わたしはオーストラリアに来て十数年になりますが、この「退去命令」を三回も経験しています。わたしの知り合いの日本人数名も、少なくとも一回は経験しています。みんな声をそろえて、「オーストラリアの賃貸は、ありえない!」と言っています。
なるべく引っ越さずに済む方法
それでは、強制退去を避けるためには、どうすればいいのでしょうか。
なるべく賃貸物件から引っ越さずに済むコツをまとめると、以下のようになります。
長期賃貸契約を結ぶ
「数年はここから引っ越したくない!」と強く希望する場合は、賃貸契約を結ぶ際に、2年から3年の長期賃貸契約を結ぶことをおすすめします。その契約が切れるときに「退去命令」が出るかもしれませんが、少なくとも数年は引っ越す心配をしなくてすみます。
家主と直接賃貸契約を結ぶ
不動産屋を通すと、どんなタイプの家主かわからないので、家主と直接賃貸契約を結ぶと、融通が利いて非常に便利です。備品の修理も、家主に直接言うとすぐに対応してくれる場合が多いようです。
独身の方なら、シェアハウス感覚で「家主と一緒に住む」という方法もおすすめです。
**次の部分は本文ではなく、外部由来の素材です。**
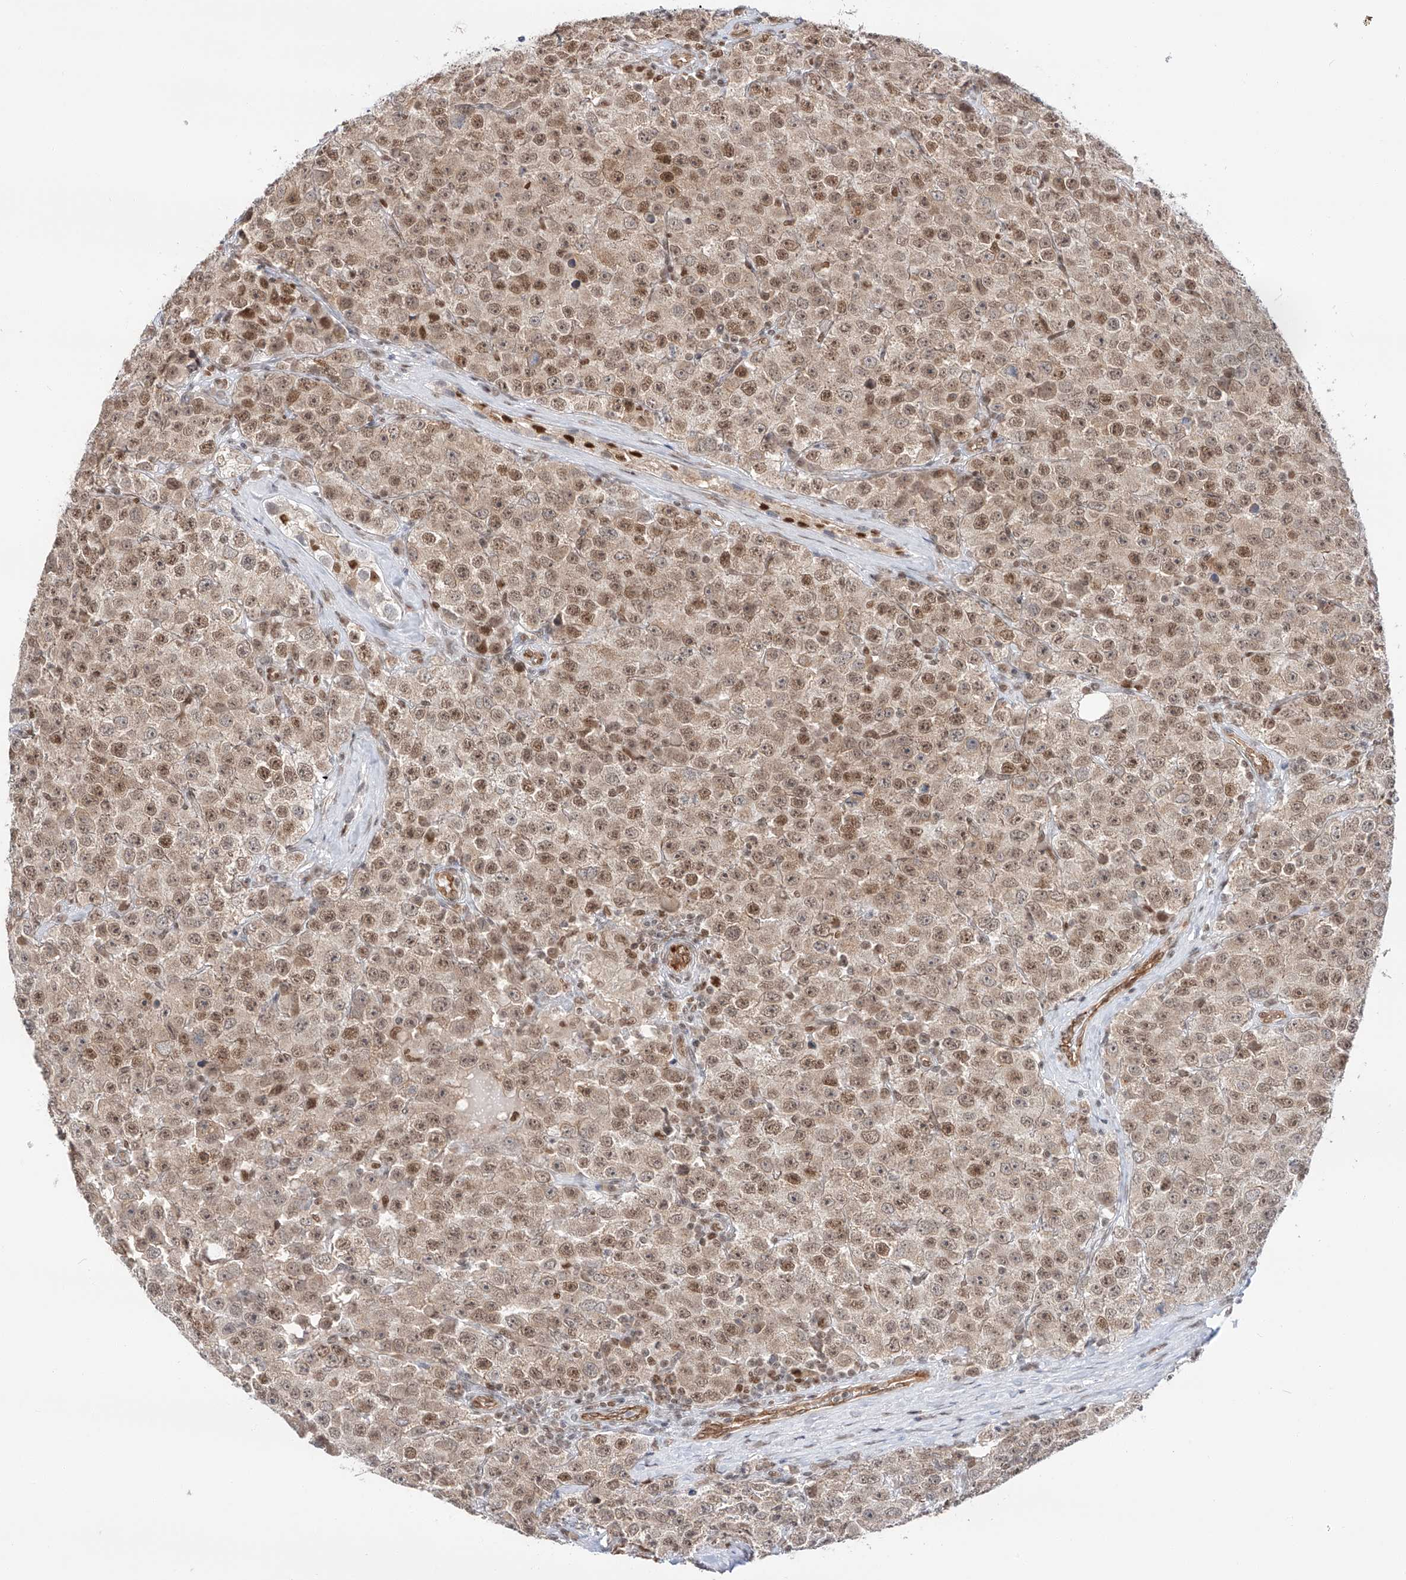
{"staining": {"intensity": "moderate", "quantity": "25%-75%", "location": "nuclear"}, "tissue": "testis cancer", "cell_type": "Tumor cells", "image_type": "cancer", "snomed": [{"axis": "morphology", "description": "Seminoma, NOS"}, {"axis": "topography", "description": "Testis"}], "caption": "Seminoma (testis) stained with a brown dye shows moderate nuclear positive staining in about 25%-75% of tumor cells.", "gene": "POGK", "patient": {"sex": "male", "age": 28}}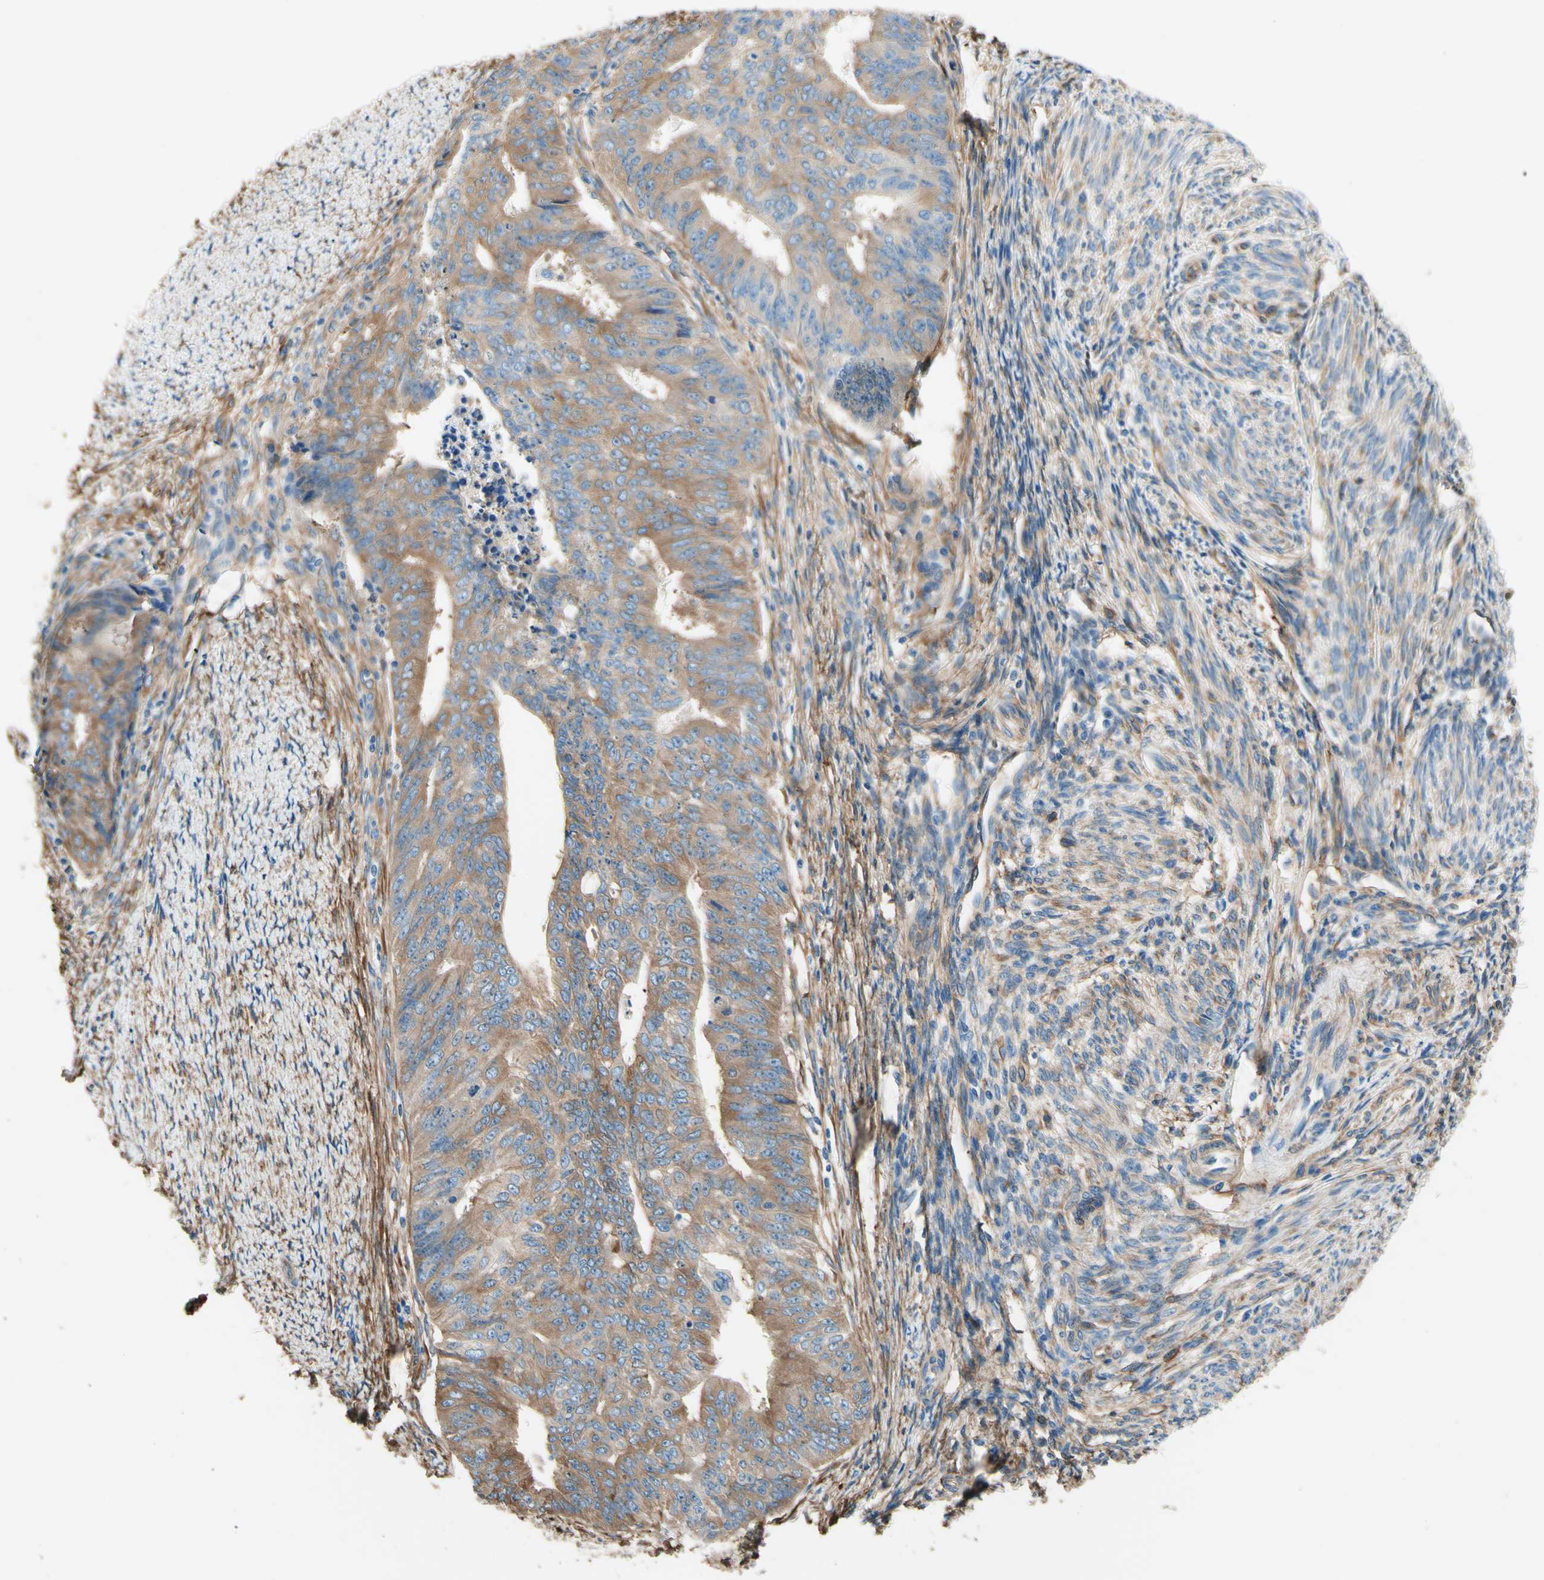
{"staining": {"intensity": "moderate", "quantity": "25%-75%", "location": "cytoplasmic/membranous"}, "tissue": "endometrial cancer", "cell_type": "Tumor cells", "image_type": "cancer", "snomed": [{"axis": "morphology", "description": "Adenocarcinoma, NOS"}, {"axis": "topography", "description": "Endometrium"}], "caption": "Endometrial adenocarcinoma stained for a protein exhibits moderate cytoplasmic/membranous positivity in tumor cells.", "gene": "DPYSL3", "patient": {"sex": "female", "age": 32}}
「家・アパートを買ったものの、ローン返済が大変なので、一部屋留学生に貸している」という話はよくあります。
まとめ
今回は、非常に面倒なオーストラリアの賃貸事情をご紹介しました。引っ越しは、面倒でお金もかかる作業です。なるべく無駄な引っ越しをせずに済むよう、素敵な長期賃貸物件が見つかるといいですね。